### Given passage
+ + + + +
The protocols of Sambrook et al. (55) were used for routine manipulations of plasmid and chromosomal DNA. Mutated DNA fragments containing either a 261-bp deletion in the fur gene or a 585-bp deletion in the sitA gene were constructed by gene SOEing (33). In a first PCR step, regions up- and downstream of the desired deletion were amplified and then fused in a second PCR. The obtained deletion constructs were subsequently cloned into the suicide vector pK18mobsacB, which allows sucrose selection for vector loss (56). The resulting plasmids were conjugated into S. meliloti via E. coli S17-1 to introduce deletions by allelic exchange. Mutants were verified by PCR and Southern hybridizations.

In order to analyze the expression of the sitABCD operon and possible regulation by Fur, the sitA promoter region (Fig. 1) was amplified and cloned into the promoter test vector pJP2 (50) in front of a gusA gene. The resulting plasmid, designated pTCC1, was introduced into the S. meliloti 1021 wild-type strain (Rm1021) and the fur mutant (Rm1021Δfur) for expression analyses.

FIG. 1.

Genetic organization of a DNA region of the S. meliloti chromosome containing the fur gene and the sitABCD operon. The DNA region of the S. meliloti genome containing the fur gene, the sitABCD operon, and the two neighboring genes, smc02511 and smc02505, of unknown function, is shown. The putative Fur box sequence as identified by an HMM-based search is indicated. The deletions Δ1 and Δ2 were used to construct mutations in the genes fur and sitA, respectively. The fur deletion Δ1 ranges from bases 140 to 400 of the fur gene, and the S. meliloti strain carrying the deletion Δ1 was designated Rm1021Δfur. The sitA deletion Δ2 ranges from bases 312 to 896 of the sitA gene, and the strain carrying the deletion Δ2 was named Rm1021ΔsitA. In addition, the 760-bp BamHI/XhoI fragment containing most probably the sitA promoter was used to construct the promoter test vector pTCC1 for sitA promoter studies.

Growth inhibition of S. meliloti strains by the compounds H₂O₂ and MnCl₂.

For zone inhibition assays 100-μl portions of overnight cultures of S. meliloti were added to 2 ml of prewarmed 0.7% top agar and layered onto solid TY plates. After the top agar had hardened a sterile filter disk was placed in the middle of the plate. Fifteen microliters of either H₂O₂ in various concentrations between 0 and 35 mM or MnCl₂ with a concentration between 0 and 250 μM was applied to the filter. The inhibition zone was measured after 48 h of incubation at 30°C.

Chromazurol S (CAS) liquid assay to determine siderophore production in S. meliloti cultures.

CAS assay solutions for siderophore detection were prepared as described by Schwyn et al. (58). Supernatants containing the siderophores of S. meliloti cultures grown in TY medium were mixed 1:1 with CAS assay solution. After equilibrium was reached, the absorbance was measured at 630 nm. Relative siderophore activity was determined as optical density ratios of different cultures.
+ + + + +
### Set of tasks
A – Decide whether each statement below agrees with the methods passage, answering yes or no and quoting the words of the passage that settle it. (i) The deletion made in the fur gene was 261 bp long. (ii) The inhibition zone was measured after 24 hours of incubation. (iii) Absorbance in the siderophore assay was read at 630 nm.
B – Answer these questions from the methods passage, giving each answer on its own line.
(i) Into which suicide vector were the deletion constructs cloned?
(ii) What name was given to the strain carrying the sitA deletion Δ2?
(iii) How much top agar was each 100-μl portion of overnight culture added to?
C – Copy the part of the methods passage that starts at "For zone inhibition" and ends at "S. meliloti cultures.".

Stored entries:
+ + + + +
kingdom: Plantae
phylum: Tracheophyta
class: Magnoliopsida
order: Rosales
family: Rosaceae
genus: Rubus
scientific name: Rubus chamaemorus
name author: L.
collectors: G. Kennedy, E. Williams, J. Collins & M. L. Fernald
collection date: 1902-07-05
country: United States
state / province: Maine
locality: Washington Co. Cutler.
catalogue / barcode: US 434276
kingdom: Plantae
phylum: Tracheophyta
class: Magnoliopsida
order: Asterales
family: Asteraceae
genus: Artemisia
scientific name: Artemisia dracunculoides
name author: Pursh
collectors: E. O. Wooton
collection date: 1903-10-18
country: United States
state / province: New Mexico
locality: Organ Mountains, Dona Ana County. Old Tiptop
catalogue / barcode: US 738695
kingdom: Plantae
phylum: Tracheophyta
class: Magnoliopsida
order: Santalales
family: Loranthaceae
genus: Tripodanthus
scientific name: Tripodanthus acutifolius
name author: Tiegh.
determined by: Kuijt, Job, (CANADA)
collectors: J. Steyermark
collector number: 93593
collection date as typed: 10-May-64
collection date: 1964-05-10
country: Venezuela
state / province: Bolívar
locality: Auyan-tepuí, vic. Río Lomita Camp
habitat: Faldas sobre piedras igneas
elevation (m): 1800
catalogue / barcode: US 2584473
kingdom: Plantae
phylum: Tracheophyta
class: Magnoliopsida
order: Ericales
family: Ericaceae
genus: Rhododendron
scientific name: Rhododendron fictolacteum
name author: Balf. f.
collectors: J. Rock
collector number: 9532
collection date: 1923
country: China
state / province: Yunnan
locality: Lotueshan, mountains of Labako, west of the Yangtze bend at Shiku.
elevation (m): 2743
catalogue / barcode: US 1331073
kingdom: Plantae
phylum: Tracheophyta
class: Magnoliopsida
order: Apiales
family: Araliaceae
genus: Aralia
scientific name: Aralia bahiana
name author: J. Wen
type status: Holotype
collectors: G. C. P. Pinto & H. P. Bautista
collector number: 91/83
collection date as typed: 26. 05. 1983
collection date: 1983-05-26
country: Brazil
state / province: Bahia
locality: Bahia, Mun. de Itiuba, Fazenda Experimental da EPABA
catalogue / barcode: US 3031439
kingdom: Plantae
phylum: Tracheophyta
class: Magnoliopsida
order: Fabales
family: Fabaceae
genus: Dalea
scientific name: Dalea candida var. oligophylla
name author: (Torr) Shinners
+ + + + +
### Results
A –
(i) Yes: "a 261-bp deletion in the fur gene"
(ii) No: "The inhibition zone was measured after 48 h of incubation at 30°C."
(iii) Yes: "the absorbance was measured at 630 nm"

B –
(i) pK18mobsacB
(ii) Rm1021ΔsitA
(iii) 2 ml of prewarmed 0.7% top agar

C –
For zone inhibition assays 100-μl portions of overnight cultures of S. meliloti were added to 2 ml of prewarmed 0.7% top agar and layered onto solid TY plates. After the top agar had hardened a sterile filter disk was placed in the middle of the plate. Fifteen microliters of either H₂O₂ in various concentrations between 0 and 35 mM or MnCl₂ with a concentration between 0 and 250 μM was applied to the filter. The inhibition zone was measured after 48 h of incubation at 30°C.

Chromazurol S (CAS) liquid assay to determine siderophore production in S. meliloti cultures.